[Saved entries]
-*-*-

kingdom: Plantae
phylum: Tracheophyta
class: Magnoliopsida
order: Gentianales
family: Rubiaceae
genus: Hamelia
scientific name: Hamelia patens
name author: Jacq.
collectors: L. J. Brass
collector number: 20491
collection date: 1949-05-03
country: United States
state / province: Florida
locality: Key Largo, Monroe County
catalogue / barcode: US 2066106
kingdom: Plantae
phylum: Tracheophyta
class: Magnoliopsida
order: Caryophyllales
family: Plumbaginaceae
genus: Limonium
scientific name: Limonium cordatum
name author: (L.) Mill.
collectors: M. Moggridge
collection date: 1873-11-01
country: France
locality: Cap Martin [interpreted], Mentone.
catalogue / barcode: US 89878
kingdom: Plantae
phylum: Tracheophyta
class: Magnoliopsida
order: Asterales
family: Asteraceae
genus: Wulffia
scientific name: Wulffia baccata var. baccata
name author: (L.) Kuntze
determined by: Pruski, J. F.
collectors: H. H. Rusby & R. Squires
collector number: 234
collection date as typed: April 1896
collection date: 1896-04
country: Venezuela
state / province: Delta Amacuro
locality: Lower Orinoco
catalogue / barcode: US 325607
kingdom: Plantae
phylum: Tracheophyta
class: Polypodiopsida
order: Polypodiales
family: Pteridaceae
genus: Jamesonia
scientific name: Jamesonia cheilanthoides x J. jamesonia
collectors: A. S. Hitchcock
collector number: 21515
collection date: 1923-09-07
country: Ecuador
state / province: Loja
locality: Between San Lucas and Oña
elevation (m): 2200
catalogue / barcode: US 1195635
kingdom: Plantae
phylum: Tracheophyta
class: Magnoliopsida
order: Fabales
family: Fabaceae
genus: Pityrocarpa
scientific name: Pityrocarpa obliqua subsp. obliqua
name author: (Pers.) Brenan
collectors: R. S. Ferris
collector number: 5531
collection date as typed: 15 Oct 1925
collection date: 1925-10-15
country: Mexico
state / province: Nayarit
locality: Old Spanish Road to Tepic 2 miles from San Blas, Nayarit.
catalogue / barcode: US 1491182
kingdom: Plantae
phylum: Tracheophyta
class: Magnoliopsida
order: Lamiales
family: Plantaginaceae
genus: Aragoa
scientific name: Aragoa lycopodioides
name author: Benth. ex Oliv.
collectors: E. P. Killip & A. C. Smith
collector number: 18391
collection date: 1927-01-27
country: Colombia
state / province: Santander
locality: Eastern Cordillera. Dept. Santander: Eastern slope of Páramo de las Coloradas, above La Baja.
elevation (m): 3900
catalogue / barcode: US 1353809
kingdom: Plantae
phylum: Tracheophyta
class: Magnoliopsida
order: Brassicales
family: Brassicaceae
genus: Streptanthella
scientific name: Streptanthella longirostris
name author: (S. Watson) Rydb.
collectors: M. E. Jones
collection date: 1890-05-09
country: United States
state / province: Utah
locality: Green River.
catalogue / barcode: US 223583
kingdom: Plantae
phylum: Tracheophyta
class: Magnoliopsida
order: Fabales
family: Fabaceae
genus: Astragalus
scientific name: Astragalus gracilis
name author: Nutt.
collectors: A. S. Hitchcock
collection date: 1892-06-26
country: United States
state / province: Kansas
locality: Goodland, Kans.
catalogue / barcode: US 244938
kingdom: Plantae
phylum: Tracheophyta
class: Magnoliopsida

-*-*-

| THE TASK |
Print the rows above word for word, from the very first line through the line holding "order: Caryophyllales", both included.

| ANSWER IN FULL |
kingdom: Plantae
phylum: Tracheophyta
class: Magnoliopsida
order: Gentianales
family: Rubiaceae
genus: Hamelia
scientific name: Hamelia patens
name author: Jacq.
collectors: L. J. Brass
collector number: 20491
collection date: 1949-05-03
country: United States
state / province: Florida
locality: Key Largo, Monroe County
catalogue / barcode: US 2066106
kingdom: Plantae
phylum: Tracheophyta
class: Magnoliopsida
order: Caryophyllales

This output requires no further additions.